Jarvis+ with the intelligent community brain FRIDAY based on MASS
Since 2018, pre-training has without a doubt become one of the hottest research topics in Natural Language Processing (NLP).
By leveraging generalized language models like the BERT, GPT and XLNet, great breakthroughs have been achieved in natural language understanding. However, in sequence to sequence based language generation tasks, the popular pre-training methods have not achieved significant improvements. Now, researchers from Microsoft Research Asia have introduced MASS — a new pre-training method that achieves better results than BERT and GPT.
MASS: A new General pre-training framework
MASS possesses an important hyperparameter k (the length of the masked fragment). By adjusting k, MASS can incorporate the masked language modeling in BERT and the standard language modeling in GPT, which extends MASS into a general pre-training framework.
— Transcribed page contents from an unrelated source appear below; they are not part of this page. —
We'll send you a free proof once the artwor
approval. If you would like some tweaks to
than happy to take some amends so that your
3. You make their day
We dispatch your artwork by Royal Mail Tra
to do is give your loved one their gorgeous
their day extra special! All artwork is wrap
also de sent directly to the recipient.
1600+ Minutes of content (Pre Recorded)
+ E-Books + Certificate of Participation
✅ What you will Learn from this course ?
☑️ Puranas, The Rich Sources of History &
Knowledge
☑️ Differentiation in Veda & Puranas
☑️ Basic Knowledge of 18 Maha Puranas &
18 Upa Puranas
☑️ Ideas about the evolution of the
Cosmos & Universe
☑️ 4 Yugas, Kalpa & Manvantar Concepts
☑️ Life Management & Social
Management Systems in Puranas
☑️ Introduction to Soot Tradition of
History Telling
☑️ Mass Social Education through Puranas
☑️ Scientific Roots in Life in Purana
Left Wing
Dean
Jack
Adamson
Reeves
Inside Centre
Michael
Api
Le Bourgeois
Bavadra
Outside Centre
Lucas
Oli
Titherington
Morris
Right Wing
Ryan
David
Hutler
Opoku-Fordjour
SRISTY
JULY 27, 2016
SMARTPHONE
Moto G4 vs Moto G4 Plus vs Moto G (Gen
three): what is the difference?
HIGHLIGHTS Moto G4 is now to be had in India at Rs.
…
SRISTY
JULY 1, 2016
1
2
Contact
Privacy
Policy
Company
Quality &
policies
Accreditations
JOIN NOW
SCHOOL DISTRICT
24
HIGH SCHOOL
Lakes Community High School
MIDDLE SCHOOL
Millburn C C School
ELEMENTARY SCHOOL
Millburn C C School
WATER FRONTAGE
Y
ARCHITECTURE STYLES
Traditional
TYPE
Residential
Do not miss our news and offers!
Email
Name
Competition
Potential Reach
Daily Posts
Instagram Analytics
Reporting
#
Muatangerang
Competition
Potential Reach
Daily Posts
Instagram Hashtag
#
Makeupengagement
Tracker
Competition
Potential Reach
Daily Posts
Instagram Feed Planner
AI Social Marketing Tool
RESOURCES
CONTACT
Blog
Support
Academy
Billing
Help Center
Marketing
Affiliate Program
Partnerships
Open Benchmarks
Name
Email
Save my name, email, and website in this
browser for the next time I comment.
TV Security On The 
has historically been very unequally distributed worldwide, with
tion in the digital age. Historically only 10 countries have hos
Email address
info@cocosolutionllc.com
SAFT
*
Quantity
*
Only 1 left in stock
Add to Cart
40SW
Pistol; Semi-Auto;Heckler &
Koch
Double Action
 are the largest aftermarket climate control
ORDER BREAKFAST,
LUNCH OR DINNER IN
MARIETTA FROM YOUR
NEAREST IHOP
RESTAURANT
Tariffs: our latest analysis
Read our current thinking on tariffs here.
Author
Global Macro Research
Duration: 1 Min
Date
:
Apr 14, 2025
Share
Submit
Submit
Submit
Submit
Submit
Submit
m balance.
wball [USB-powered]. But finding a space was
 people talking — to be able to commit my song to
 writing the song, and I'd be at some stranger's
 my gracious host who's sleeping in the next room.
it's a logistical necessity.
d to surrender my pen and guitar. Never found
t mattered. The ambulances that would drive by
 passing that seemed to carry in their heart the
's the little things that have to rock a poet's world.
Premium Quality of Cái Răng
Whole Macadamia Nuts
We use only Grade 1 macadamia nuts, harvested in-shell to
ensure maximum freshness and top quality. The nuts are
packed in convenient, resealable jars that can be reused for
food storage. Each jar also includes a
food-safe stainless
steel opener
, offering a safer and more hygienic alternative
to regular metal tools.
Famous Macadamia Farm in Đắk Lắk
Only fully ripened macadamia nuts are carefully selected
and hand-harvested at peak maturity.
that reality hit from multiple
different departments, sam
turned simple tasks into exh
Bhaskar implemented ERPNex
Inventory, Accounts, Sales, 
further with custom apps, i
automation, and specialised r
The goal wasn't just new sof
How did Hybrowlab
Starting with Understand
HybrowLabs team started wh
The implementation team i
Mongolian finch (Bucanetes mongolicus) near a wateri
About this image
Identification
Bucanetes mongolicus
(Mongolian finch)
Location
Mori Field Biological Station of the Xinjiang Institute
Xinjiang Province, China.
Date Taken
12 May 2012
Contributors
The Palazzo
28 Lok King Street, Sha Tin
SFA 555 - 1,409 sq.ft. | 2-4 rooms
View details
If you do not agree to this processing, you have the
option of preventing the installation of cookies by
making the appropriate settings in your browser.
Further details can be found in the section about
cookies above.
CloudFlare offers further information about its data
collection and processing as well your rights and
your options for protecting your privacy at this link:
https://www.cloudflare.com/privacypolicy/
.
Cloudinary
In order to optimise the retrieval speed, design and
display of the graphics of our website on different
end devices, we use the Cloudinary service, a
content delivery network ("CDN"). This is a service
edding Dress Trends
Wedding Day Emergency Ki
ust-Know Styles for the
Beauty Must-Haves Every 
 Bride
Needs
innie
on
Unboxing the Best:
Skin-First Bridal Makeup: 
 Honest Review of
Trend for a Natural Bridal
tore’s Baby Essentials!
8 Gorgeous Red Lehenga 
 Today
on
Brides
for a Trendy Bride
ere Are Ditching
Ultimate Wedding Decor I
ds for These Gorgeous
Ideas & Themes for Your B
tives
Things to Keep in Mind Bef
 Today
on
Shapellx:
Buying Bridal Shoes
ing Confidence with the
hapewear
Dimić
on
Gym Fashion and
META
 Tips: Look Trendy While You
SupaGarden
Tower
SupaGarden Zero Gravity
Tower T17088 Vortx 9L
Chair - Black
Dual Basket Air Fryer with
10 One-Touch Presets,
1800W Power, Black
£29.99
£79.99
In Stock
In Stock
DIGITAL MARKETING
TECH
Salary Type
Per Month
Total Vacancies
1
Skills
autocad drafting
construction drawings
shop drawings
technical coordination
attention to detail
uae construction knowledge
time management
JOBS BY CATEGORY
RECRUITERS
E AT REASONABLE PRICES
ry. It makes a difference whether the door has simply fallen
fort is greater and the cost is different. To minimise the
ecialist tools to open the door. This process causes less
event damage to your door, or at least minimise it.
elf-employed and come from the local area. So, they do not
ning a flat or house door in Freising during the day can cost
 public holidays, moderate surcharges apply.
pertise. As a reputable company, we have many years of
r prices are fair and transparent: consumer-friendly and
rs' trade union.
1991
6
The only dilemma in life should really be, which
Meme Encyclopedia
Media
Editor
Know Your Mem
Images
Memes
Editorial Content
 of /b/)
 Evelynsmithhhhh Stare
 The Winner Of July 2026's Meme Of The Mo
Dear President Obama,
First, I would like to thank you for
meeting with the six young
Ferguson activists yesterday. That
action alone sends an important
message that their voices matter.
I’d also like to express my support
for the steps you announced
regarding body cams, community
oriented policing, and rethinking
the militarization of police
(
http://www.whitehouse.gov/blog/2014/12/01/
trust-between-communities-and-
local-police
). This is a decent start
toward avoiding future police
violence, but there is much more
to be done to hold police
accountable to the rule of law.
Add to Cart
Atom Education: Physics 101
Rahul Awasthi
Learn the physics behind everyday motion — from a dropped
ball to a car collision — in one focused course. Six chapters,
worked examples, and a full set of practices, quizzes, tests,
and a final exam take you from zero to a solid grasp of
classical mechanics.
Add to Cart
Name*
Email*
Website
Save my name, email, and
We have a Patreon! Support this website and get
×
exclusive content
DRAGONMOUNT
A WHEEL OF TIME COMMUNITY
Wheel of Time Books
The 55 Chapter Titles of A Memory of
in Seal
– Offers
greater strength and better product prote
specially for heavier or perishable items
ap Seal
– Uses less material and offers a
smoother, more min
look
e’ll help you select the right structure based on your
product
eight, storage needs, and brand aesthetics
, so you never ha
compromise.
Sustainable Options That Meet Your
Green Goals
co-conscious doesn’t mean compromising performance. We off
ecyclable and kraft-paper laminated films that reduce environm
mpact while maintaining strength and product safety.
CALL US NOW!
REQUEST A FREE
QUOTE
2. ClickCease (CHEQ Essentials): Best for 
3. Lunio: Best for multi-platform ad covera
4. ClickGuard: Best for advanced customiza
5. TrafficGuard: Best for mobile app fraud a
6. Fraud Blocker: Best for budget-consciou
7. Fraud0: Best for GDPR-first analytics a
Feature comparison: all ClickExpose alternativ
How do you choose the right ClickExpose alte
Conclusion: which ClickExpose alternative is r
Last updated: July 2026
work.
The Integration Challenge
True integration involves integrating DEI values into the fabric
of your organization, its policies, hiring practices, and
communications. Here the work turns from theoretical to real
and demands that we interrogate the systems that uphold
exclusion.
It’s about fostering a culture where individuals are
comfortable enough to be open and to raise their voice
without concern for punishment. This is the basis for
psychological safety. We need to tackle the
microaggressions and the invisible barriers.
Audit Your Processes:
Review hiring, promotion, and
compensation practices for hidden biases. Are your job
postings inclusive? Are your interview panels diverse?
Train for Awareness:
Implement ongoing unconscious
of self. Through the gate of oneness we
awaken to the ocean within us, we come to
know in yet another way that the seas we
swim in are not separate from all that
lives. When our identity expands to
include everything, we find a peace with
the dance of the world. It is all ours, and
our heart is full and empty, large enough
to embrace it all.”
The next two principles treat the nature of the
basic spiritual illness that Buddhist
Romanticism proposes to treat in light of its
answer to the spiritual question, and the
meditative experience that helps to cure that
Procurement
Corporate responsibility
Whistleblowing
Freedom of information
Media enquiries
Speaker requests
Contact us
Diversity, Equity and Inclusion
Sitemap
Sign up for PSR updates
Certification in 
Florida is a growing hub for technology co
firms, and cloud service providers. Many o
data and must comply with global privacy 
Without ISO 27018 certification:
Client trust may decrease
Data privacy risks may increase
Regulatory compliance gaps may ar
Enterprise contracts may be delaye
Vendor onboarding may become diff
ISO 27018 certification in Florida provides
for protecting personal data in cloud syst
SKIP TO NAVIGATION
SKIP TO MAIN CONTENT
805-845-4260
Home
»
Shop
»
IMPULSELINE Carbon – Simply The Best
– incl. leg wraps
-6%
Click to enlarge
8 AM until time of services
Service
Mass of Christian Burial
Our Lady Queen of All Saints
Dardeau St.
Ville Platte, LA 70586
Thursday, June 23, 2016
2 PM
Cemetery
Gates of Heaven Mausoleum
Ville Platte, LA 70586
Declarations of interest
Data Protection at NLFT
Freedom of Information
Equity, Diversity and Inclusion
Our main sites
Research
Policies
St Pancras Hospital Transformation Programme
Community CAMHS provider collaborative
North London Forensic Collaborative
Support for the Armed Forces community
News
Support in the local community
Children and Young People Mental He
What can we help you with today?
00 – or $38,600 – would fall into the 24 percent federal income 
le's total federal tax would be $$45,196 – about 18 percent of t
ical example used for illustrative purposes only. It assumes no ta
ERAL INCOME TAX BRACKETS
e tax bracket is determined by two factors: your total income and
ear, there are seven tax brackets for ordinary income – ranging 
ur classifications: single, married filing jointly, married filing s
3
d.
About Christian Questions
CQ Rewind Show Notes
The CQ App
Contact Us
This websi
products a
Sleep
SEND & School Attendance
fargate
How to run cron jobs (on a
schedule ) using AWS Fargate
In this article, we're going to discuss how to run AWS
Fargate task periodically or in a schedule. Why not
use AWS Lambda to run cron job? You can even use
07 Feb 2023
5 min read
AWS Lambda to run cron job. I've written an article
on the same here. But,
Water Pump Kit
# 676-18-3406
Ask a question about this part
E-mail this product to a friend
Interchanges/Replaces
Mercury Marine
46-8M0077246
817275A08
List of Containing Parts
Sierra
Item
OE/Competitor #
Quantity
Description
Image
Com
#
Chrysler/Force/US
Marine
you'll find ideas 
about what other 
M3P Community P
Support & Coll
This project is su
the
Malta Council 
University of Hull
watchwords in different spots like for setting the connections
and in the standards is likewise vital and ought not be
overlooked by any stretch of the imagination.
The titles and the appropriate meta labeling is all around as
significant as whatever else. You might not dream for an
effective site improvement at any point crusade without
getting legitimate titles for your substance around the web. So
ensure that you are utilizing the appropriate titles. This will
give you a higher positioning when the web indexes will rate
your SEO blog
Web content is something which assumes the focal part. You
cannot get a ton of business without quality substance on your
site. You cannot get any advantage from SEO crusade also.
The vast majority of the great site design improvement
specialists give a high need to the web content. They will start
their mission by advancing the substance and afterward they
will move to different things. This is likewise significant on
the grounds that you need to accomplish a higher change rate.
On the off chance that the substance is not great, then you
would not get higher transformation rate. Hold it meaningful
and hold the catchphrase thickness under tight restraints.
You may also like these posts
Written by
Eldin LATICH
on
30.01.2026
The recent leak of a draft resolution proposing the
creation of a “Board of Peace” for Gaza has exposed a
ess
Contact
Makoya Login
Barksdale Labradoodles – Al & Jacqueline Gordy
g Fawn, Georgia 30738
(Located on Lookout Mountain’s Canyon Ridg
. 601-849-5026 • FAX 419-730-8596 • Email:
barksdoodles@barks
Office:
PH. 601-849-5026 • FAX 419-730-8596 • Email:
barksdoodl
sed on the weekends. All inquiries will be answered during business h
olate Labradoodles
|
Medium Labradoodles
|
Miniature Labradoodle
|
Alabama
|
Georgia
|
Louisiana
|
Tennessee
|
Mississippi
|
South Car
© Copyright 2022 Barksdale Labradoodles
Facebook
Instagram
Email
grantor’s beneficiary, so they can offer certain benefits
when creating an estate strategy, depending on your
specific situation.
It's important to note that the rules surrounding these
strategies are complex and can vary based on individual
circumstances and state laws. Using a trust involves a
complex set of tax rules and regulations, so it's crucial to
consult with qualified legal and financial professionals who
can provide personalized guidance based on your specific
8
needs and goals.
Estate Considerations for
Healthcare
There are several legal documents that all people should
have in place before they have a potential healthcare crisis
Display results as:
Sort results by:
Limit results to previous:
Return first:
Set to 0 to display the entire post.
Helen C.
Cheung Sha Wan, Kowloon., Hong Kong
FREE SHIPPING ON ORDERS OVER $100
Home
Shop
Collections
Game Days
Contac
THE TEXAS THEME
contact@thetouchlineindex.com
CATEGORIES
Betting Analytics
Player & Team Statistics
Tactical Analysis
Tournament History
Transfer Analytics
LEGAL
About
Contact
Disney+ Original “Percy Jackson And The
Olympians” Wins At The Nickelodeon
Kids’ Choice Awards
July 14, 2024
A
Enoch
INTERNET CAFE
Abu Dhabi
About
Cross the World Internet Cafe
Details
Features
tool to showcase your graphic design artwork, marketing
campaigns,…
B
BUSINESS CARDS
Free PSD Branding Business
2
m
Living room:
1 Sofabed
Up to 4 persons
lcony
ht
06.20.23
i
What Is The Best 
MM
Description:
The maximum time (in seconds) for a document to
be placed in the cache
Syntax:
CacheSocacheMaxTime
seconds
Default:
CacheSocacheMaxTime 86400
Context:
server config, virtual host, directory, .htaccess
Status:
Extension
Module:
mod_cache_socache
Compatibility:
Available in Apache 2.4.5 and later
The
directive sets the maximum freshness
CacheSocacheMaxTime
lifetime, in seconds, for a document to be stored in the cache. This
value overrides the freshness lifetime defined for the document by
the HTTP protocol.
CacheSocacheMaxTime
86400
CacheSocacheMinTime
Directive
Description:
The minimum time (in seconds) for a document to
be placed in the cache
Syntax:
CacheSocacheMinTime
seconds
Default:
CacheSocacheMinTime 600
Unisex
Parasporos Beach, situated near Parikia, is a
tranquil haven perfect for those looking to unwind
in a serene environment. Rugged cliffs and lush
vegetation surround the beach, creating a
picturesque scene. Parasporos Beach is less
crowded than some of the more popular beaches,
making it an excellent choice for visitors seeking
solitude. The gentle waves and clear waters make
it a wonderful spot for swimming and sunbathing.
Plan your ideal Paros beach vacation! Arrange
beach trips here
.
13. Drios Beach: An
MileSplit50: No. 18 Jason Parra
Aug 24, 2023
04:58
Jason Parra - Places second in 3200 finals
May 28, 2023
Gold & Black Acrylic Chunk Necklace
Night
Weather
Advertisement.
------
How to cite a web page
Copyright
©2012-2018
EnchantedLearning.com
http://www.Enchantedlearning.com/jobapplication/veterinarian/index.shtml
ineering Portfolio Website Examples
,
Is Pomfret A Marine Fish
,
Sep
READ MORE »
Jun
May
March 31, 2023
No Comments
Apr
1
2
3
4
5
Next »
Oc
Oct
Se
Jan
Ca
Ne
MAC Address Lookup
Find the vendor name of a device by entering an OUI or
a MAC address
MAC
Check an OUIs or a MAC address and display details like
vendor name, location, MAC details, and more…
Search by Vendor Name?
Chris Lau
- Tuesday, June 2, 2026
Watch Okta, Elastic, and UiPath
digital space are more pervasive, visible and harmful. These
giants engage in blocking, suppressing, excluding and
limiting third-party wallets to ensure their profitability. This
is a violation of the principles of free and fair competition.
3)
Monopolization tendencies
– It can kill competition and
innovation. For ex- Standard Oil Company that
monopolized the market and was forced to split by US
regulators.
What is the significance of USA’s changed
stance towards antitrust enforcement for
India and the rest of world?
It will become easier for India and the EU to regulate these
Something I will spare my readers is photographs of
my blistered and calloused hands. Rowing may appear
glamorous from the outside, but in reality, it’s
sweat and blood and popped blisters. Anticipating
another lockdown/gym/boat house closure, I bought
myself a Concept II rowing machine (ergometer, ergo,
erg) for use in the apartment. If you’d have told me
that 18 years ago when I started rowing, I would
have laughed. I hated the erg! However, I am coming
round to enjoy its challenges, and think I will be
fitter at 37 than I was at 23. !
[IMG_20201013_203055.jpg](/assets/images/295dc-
When k=1, according to the design of MASS, one token on the encoder side is masked, and the decoder side predicts this masked token, as shown in Figure 3. The decoder side has no input information and MASS is equivalent to the masked language model in BERT.
k=1. One token on encoder side is masked; the decoder side predicts the masked token.
When k=m (m is the length of the sequence), in MASS all tokens on the encoder side are masked, and the decoder side predicts all tokens, as shown in Figure 4. The decoder side cannot extract any information from the encoder side, and MASS is equivalent to the standard language model in GPT.
k=m. All tokens on encoder side are masked; the decoder side predicts all tokens, just as in GPT.